Es handelte sich um einen alltäglichen Fall: Der Kläger hatte einen PKW gekauft. Später stellte sich heraus, dass es sich um einen Unfallwagen gehandelt hat, dem darüber hinaus noch zahlreiche zugesicherte Eigenschaften fehlten. Der Kläger erklärte daher den Rücktritt vom Vertrag und machte Aufwendungs- und Schadensersatzansprüche geltend, und zwar bei dem LG Tübingen, in dessen Bezirk er wohnt. Das LG wies die Klage ab, da es sich für örtlich unzuständig hielt. Der Kläger hatte ausdrücklich keinen (Hilfs-)Verweisungsantrag gestellt. Dadurch bekam das OLG Stuttgart auf seine Berufung hin die Gelegenheit, sich ausführlicher zu der Frage der Zuständigkeit bei derartigen Sachverhalten zu äußern. Das OLG (Urt. v. 13.1.2016 – 9 U 183/15) bestätigte die an die Rechtsprechung des BGH angelehnte h. M. zu diesem Problemkomplex:
29 ZPO verweist für die Zuständigkeit auf materielles Recht, mithin hier auf § 269 BGB. Regelmäßig besteht kein einheitlicher Erfüllungsort, vielmehr ist für jede einzelne Pflichtverletzung gesondert anzuknüpfen. Im Zweifel ist allerdings der Wohnsitz des Schuldners Erfüllungsort. Die besonderen Umstände eines Falles können aber auch einen anderen – insbesondere auch einheitlichen – Erfüllungsort ergeben. Bei einem Kaufvertrag ist einheitlicher Erfüllungsort für alle Rückgewähransprüche nach Rücktritt vom Vertrag, jedenfalls nach beidseitiger Vertragserfüllung, der Ort, an dem sich die Kaufsache vertragsgemäß befindet. Dies gilt vor allem dann, wenn mit dem Rückgabeanspruch ein Rücknahmeanspruch korrespondiert. Wenn die ausgetauschten Leistungen Zug-um-Zug rückabzuwickeln sind, entspricht es dem mutmaßlichen Willen der Parteien, den Ort, an dem sich die gekaufte Sache befindet, auch als Erfüllungsort für die Rückzahlung des Kaufpreises anzusehen.
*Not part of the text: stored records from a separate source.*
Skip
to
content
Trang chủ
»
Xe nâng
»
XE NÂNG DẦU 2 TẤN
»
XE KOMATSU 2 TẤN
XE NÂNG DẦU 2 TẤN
Das OLG Stuttgart führt darüber hinaus im Einzelnen aus, dass diese Grundsätze von dem BGH nicht etwa in verschiedenen Entscheidungen aufgegeben worden sind, sondern nach wie vor Bestand haben. Weiterhin wurde das Urteil des LG aufgehoben und der Rechtsstreit zur sachlichen Prüfung zurückverwiesen (§ 538 Abs. 2 Nr. 3 ZPO). Damit dürfte man hinfort von diesen Grundsätzen weiterhin ausgehen können. Diese sind auch sachgerecht und haben sich in der gerichtlichen Praxis bewährt.
Der Fall zeigt darüber hinaus, dass man als Rechtsanwalt nicht immer einen Verweisungsantrag stellen sollte, wenn das Gericht einen solchen anregt. Oftmals ist es sachgerecht, es auf eine Entscheidung des Berufungsgerichts ankommen zu lassen. Mit einem Rechtsmittel kann die Entscheidung zur Zuständigkeit nämlich – wie hier – auf ihre Richtigkeit hin überprüft werden wohingegen Verweisungsbeschlüsse regelmäßig Bestand haben (§ 281 Abs. 2 S. 4 ZPO) und nur ausnahmsweise wegen Willkür unwirksam sind (hierzu zuletzt: F. O. Fischer, MDR 2016, 500 ff.). Der eintretende Zeitverlust ist oftmals gar nicht so hoch, da derartige Verfahren von den Berufungsgerichten meist vorgezogen werden und auch eine denkbare Vorlage nach § 36 Nr. 6 ZPO bei einem Verweisungsbeschluss das Verfahren nicht unerheblich verzögert.